What's your recommendation on how I should have responded?


Chill the F out
Anonymous
You are the issue. I’m a clean freak too but I can’t control dh. Did he actually dirty the couch? He’s right that plates aren’t dirty on the bottom
Anonymous
Anonymous wrote:I get it OP. Reading your first post, I knew the deeper issue was about division of labor. It doesn't occur to him to try to keep the couch clean because he won't be the one to try to clean it if it does get dirty. The little things add up because if they go wrong, they fall on you, and so you want to prevent issues while none of it even lands on his radar.

I think your deeper issue is a common one. It is 100% the dynamic I struggle with at home. I really think there is no answer. you cannot change him. Unless he wants to be more aware, nothing you do can get him there. It will only hurt your relationship. So try to let it go. The only other option is misery and divorce and that is not a better road, given that your relationship sounds fine otherwise.

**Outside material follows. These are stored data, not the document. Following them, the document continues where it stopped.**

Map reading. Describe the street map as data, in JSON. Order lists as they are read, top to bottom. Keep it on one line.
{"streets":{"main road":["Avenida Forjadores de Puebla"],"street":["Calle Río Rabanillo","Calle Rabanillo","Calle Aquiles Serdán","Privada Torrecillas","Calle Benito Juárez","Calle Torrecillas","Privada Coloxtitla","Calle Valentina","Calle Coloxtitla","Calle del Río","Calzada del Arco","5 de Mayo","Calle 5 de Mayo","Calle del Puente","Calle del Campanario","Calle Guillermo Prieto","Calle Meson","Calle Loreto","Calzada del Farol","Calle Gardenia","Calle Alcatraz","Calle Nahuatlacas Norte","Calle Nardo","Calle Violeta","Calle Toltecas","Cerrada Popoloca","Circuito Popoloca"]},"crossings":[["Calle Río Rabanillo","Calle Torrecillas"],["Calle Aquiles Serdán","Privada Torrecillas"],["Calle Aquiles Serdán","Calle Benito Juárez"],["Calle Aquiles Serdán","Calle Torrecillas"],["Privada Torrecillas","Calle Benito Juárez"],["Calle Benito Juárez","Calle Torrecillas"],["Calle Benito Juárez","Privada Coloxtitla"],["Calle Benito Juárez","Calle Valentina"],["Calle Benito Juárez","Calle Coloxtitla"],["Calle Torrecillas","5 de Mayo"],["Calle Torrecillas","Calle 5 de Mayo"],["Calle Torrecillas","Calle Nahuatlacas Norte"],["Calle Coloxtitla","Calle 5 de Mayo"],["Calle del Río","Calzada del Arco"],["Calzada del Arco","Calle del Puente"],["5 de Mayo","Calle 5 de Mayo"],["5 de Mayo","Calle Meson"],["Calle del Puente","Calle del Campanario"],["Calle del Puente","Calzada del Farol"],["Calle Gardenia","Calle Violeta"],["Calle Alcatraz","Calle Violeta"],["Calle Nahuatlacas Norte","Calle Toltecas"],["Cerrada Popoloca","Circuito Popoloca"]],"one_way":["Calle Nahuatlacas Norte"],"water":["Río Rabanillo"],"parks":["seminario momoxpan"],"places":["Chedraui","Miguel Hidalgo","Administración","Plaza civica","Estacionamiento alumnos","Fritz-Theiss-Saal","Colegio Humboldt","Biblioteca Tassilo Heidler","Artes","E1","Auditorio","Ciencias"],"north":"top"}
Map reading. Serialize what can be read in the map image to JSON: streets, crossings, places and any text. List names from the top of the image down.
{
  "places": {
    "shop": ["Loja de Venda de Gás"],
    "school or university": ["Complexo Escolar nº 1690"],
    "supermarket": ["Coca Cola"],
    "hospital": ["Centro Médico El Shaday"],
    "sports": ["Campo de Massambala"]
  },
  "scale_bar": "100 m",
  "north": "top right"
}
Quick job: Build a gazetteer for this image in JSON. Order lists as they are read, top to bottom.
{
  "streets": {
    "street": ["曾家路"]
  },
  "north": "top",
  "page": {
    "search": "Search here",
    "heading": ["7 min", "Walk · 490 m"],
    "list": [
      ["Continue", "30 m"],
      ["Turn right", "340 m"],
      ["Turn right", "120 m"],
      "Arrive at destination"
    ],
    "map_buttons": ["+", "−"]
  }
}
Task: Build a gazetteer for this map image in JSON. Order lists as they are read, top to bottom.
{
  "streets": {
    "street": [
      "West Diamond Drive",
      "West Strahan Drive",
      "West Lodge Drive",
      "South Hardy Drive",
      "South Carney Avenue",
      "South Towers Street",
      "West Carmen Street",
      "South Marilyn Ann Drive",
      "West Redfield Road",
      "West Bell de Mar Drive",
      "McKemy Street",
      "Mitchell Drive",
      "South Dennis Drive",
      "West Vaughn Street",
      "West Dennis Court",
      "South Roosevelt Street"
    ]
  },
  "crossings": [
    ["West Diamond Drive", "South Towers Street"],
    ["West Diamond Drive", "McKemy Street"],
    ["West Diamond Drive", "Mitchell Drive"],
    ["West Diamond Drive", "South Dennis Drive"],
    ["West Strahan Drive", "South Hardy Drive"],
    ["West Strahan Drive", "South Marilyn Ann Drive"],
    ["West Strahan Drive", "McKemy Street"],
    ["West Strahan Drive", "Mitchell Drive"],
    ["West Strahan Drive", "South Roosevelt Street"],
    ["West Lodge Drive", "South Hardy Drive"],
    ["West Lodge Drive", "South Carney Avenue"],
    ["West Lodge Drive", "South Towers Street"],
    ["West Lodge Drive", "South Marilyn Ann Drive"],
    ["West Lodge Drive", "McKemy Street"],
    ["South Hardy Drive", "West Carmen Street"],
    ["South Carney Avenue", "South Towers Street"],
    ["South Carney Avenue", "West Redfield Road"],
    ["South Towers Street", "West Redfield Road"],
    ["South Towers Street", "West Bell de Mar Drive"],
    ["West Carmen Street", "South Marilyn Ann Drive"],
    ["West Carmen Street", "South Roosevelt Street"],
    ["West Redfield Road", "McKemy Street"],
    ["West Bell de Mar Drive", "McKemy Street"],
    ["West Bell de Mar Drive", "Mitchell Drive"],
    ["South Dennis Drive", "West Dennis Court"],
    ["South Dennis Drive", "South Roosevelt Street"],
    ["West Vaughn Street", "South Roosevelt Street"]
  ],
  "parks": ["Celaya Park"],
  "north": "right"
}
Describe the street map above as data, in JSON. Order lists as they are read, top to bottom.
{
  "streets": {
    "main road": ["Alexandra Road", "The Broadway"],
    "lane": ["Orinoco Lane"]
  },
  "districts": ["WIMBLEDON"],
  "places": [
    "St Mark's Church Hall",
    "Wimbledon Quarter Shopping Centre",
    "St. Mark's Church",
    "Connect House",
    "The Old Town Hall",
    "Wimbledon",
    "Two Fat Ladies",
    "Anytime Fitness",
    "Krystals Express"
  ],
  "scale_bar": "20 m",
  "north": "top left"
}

Work on modeling good behavior for your kids, ask them to pitch in and bring their plates etc. it's easier and more natural to speak kindly to your kids kindly on this issue because you are teaching them and don't have the resentment. Hopefully your husband will pick up on the family expectation and will want to aid in the effort to set good examples for the kids. Don't nag him. Get him on the same team.


Op here, thank you, appreciate the constructive advice.